You don't have to burn crosses and wear a hood to be prejudiced. Anyone can have a lower threshold for harassing and shooting black men, including black officers. It is naive of you to imply that they can't. This lower threshold comes from prejudice, and Black people internalize prejudice against black people all the time. Haven't you ever heard of the
doll test?. That deals specifically with standards of beauty, but the principle that it speaks to, internalized prejudice or "negative branding" (that is a very apt term,
quick, you should charge royalties), is universal.
QUOTE(DaytonRocker @ Apr 26 2008, 06:54 PM)

QUOTE(tonyman @ Apr 26 2008, 05:40 PM)

The fact of the matter is, many police have a much lower threshold for shooting at black men than anybody else in this country, and that is systematic oppression. If this happened to a family member, I seriously doubt you would be trying so hard to justify the officer's actions.
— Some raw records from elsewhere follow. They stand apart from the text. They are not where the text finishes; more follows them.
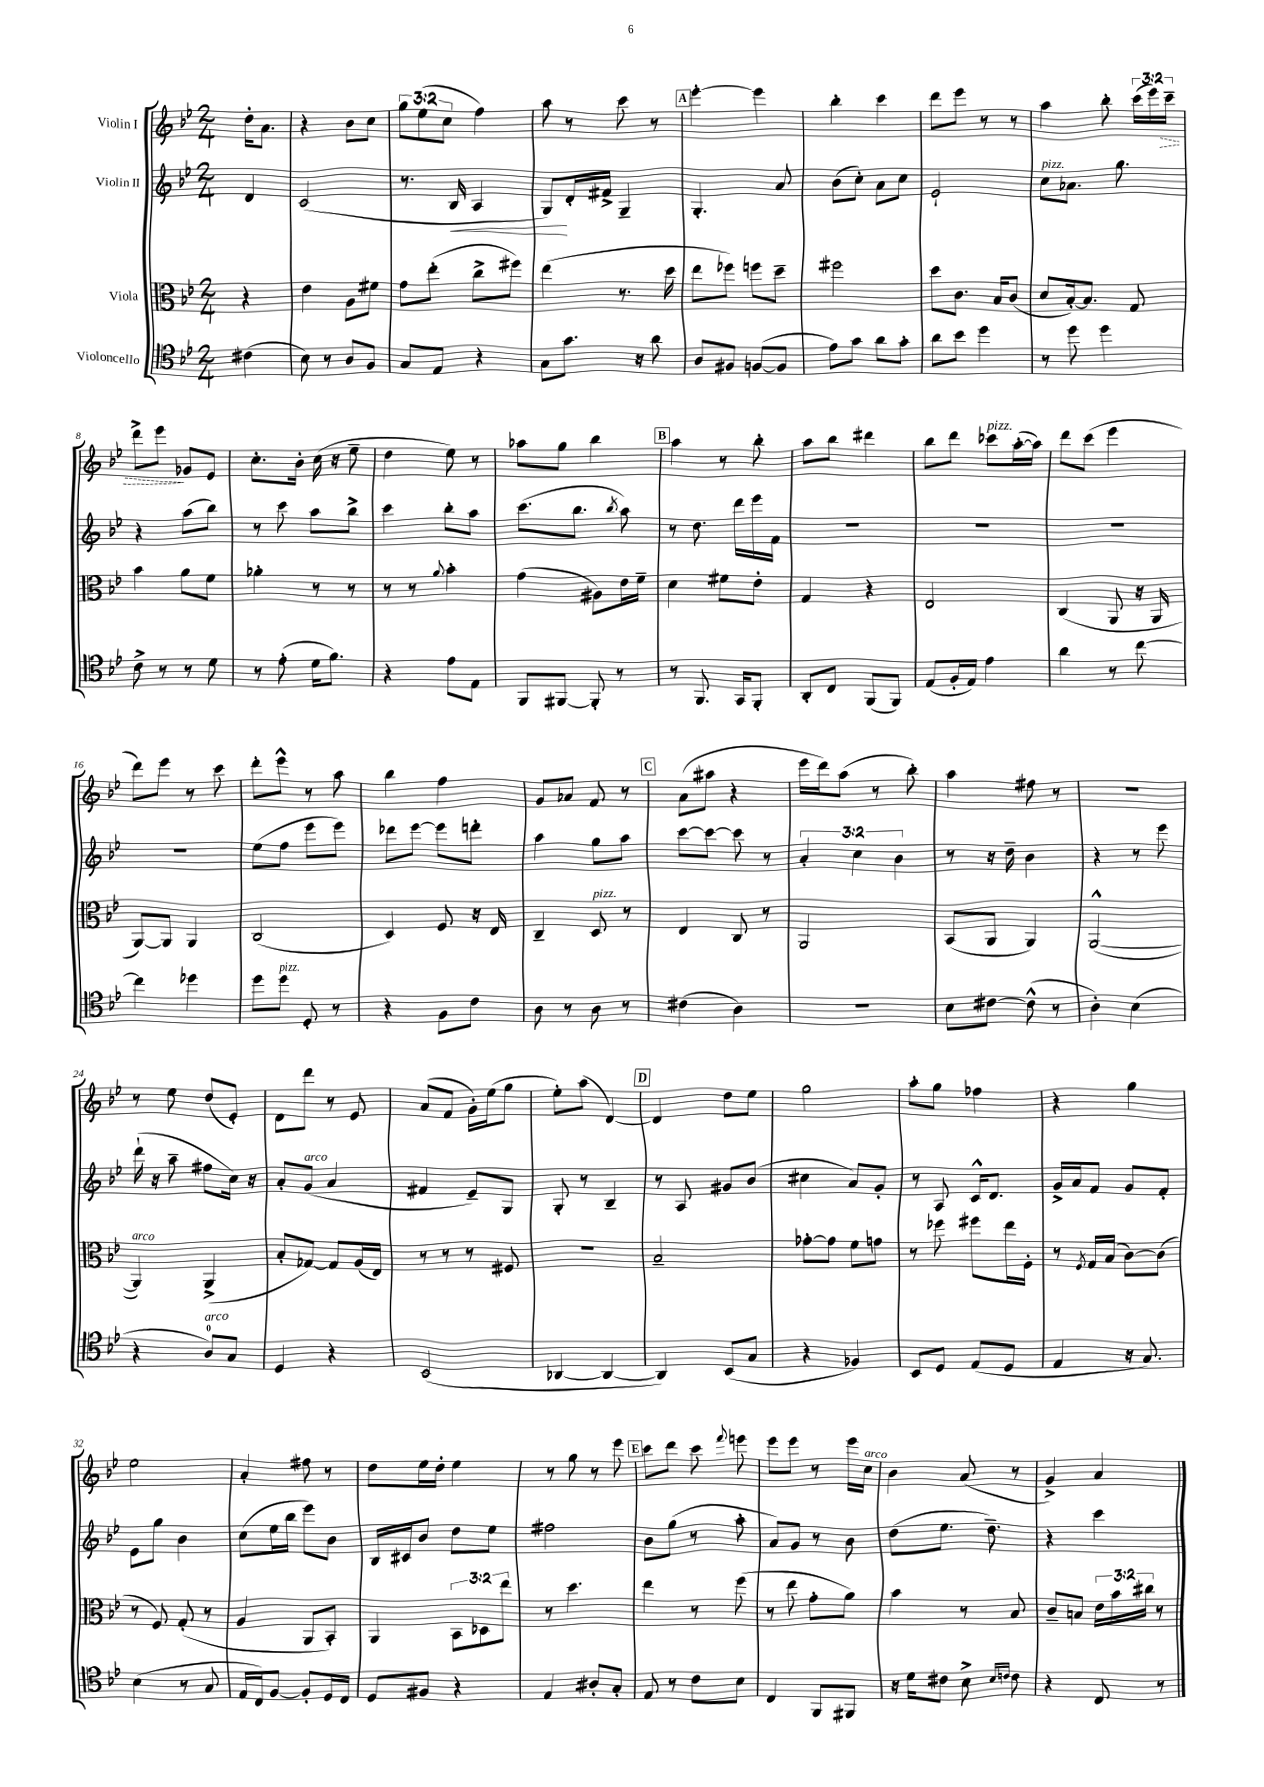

**kern	**kern	**kern	**kern
*staff4	*staff3	*staff2	*staff1
*clefC4	*clefC3	*clefG2	*clefG2
*k[b-e-]	*k[b-e-]	*k[b-e-]	*k[b-e-]
*M2/4	*M2/4	*M2/4	*M2/4
(4c#	4r	4d	16dd'
.	.	.	8.a
=	=	=	=
8B-)	4e-	(2c	4r
8r	.	.	.
8A	8A	.	8b-
8F	8f#	.	8cc
=	=	=	=
8G	8g	8.r	12gg
.	.	.	(12ee-
8E-	(8ee-'	.	.
.	.	.	12cc
.	.	16B-	.
4r	8cc^	4A	4ff)
.	8ff#)	.	.
=	=	=	=
8G	(4ee-	8G)	8aa
8.g	.	16d'	8r
.	.	16f#^	.
.	8.r	4G~	8ccc
16r	.	.	.
8a	.	.	8r
.	16dd	.	.
=	=	=	=
8A	8ee-	4.G'	[4eee-'
8F#	8ff-)	.	.
([8F	8ff	.	4eee-]
8F]	8dd~	8a	.
=	=	=	=
8e-)	2ff#	(8b-	4bb-'
8g	.	8cc')	.
8a	.	8a	4ccc
8g'	.	8cc	.
=	=	=	=
8a	8dd	2e-`	8ddd
8b-	8.c	.	8eee-
4dd	.	.	8r
.	16B-	.	.
.	(8c	.	8r
=	=	=	=
8r	8d	8cc	4aa
8dd	[16B-')	8.a-	.
.	8.B-]	.	.
4dd	.	.	8bb-'
.	.	8.gg	.
.	8G	.	(24ccc
.	.	.	24eee-)
.	.	.	24ccc~
=	=	=	=
8c^	4b-	4r	8ddd^
8r	.	.	8eee-
8r	8a	(8aa	8g-
8d	8f	8bb-)	8e-
=	=	=	=
8r	4a-'	8r	8.cc'
(8e-'	.	8ccc	.
.	.	.	16b-'
16d	8r	8aa	(16cc
8.f)	.	.	16r
.	8r	8bb-^	8ee-~
=	=	=	=
4r	8r	4ccc	4dd
.	8r	.	.
.	8qqa	.	.
8e-	4b-'	8bb-'	8ee-)
8E-	.	8aa	8r
=	=	=	=
8FF	(4g	(8.ccc	8aa-
[8FF#	.	.	8gg
.	.	8.bb-	.
8FF#']	8A#)	.	4bb-
.	.	8qbb-	.
8r	16e-	8aa)	.
.	16f~	.	.
=	=	=	=
8r	4d	8r	4aa
8.FF	.	8.dd	.
.	8f#	.	8r
16GG	.	16ddd	.
8FF'	8e-'	16eee-	8bb-'
.	.	16f	.
=	=	=	=
8AA'	4G	2r	8aa
8C	.	.	8bb-
(8FF	4r	.	4ddd#
8FF)	.	.	.
=	=	=	=
(8E-	2E-	2r	8bb-
16F'	.	.	8ddd
16E-)	.	.	.
4e-	.	.	8ccc-
.	.	.	([16aa'
.	.	.	16aa])
=	=	=	=
4a	(4C	2r	8ddd
.	.	.	(8ccc
8r	8AA	.	4eee-
[8cc	16r	.	.
.	16AA	.	.
=	=	=	=
4cc]	[8AA)	2r	8ddd)
.	8AA]	.	8eee-
4dd-	4AA	.	8r
.	.	.	8ccc
=	=	=	=
8dd	(2C	(8ee-	8ddd'
8dd	.	8ff	8eee-^^
8D'	.	8eee-	8r
8r	.	8eee-)	8aa
=	=	=	=
4r	4D)	8ddd-	4bb-
.	.	[8eee-	.
8F	8F	8eee-]	4ff
8c	16r	8ddd'	.
.	16E-	.	.
=	=	=	=
8A	4C~	4aa	8g
8r	.	.	8a-
8A	8D	8gg	8f
8r	8r	8aa	8r
=	=	=	=
(4c#	4E-	[8ccc	(8a
.	.	8ccc_	8aa#
4A)	8C	8ccc]	4r
.	8r	8r	.
=	=	=	=
2r	2AA	6a'	16eee-
.	.	.	16ddd)
.	.	.	(8aa
.	.	6cc	.
.	.	.	8r
.	.	6b-	.
.	.	.	8bb-')
=	=	=	=
8B-	(8BB-	8r	4aa
[8c#	8AA	16r	.
.	.	16dd~	.
(8c#^^]	4AA)	4b-	8ff#
8r	.	.	8r
=	=	=	=
4A')	([2AA^^	4r	2r
(4B-	.	8r	.
.	.	8eee-	.
=	=	=	=
4r	4AA])	(16ddd`	8r
.	.	16r	.
.	.	8aa~	8ee-
8A)	(4AA^	8ff#	(8dd
8G	.	16cc)	8e-')
.	.	16r	.
=	=	=	=
4D	8B-'	8a'	8d
.	[8G-)	(8g	8ddd
4r	8G-]	4a	8r
.	(16A	.	8e-
.	16E-)	.	.
=	=	=	=
(2BB-	8r	4f#	(8a
.	8r	.	8f
.	8r	8e-~)	16g')
.	.	.	(16ee-
.	8F#	8G	8gg
=	=	=	=
[4AA-	2r	8G'	8ee-')
.	.	8r	(8aa
4AA-_	.	4B-~	[4d)
=	=	=	=
4AA-])	2B-~	8r	4d]
.	.	8A	.
(8BB-	.	8g#	8dd
8G	.	(8b-	8ee-
=	=	=	=
4r	[8g-'	4cc#	2gg
.	8g-]	.	.
4F-)	8f	8a)	.
.	8g	8g'	.
=	=	=	=
8BB-	8r	8r	8aa'
8D	8ff-	8A	8gg
(8E-	8ff#	16c^^	4ff-
.	.	8.d	.
8D	16ee-	.	.
.	16F'	.	.
=	=	=	=
4E-	8r	16g^	4r
.	.	16a	.
.	8qF	.	.
.	16G	8f	.
.	(16B-	.	.
16r	[8c)	8g	4gg
8.G)	.	.	.
.	(8c]	8f'	.
=	=	=	=
(4B-	8r	8e-	2ee-
.	8F)	8gg	.
8r	(8G'	4b-	.
8G	8r	.	.
=	=	=	=
16E-	4A	(8cc	4a'
16C)	.	.	.
[8F	.	16ee-	.
.	.	16bb-	.
8F']	8AA	8eee-)	8ff#
16D	8BB-')	8b-	8r
16C	.	.	.
=	=	=	=
8D	4AA	16B-	8dd
.	.	16c#	.
8F#	.	8b-	16ee-
.	.	.	16dd'
4r	12BB-	8dd	4ee-
.	12D-	.	.
.	.	8ee-	.
.	12ee-	.	.
=	=	=	=
4E-	8r	2ff#	8r
.	4.dd	.	8gg
8A#'	.	.	8r
8G'	.	.	8eee-
=	=	=	=
8E-	4ee-	8b-	8ccc
8r	.	(8gg	8ddd
8c	8r	8r	8ccc
.	.	.	8qqfff
8B-	(8ff	8aa'	8eee
=	=	=	=
4C	8r	8a)	8eee-
.	8ee-	8g	8eee-
8FF	8g'	8r	8r
8FF#	8a)	8b-	16eee-
.	.	.	16cc
=	=	=	=
16r	4b-	(8dd	4b-
16d	.	.	.
8c#	.	8.ee-	.
8B-^	8r	.	(8a
.	.	8.dd~)	.
16qqB-	.	.	.
16qqc	.	.	.
8c	8B-	.	8r
=	=	=	=
4r	8c~	4r	4g^)
.	8B	.	.
8C	24e-	4ccc	4a
.	24b-	.	.
.	24cc#	.	.
8r	8r	.	.
==	==	==	==
*-	*-	*-	*-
That doesn't make a lick of sense. Two of the three cops on trial were black. Can blacks be so easily oppressed that even black men help cause this oppression? Your argument seems to indicate that black people are oppressing themselves. That's a heck of a way to find racism in this incident.
That is sort of what I am saying. Forget the word racism. I'm talking about prejudice and oppression, which aren't the same thing as racism. Black people can participate in oppressive systems like anybody else. There were black slave owners, there were black plantation overseers, many FBI informants who infiltrated civil rights organizations were black, the US army used native american trackers to help extinguish other native americans, there were american colonists loyal to the british throne during our revolutionary war... these are all examples of people participating and reinforcing systems that are oppressive to their own people. That participation of the oppressee doesn't take anything away from the existence of oppression the system imposes.
This is yet another example of the lower threshold for police officers to harass and shoot black men. You can blame the lower threshold on "negative branding". But whatever you call it, this lower harass and shoot threshold is oppressive.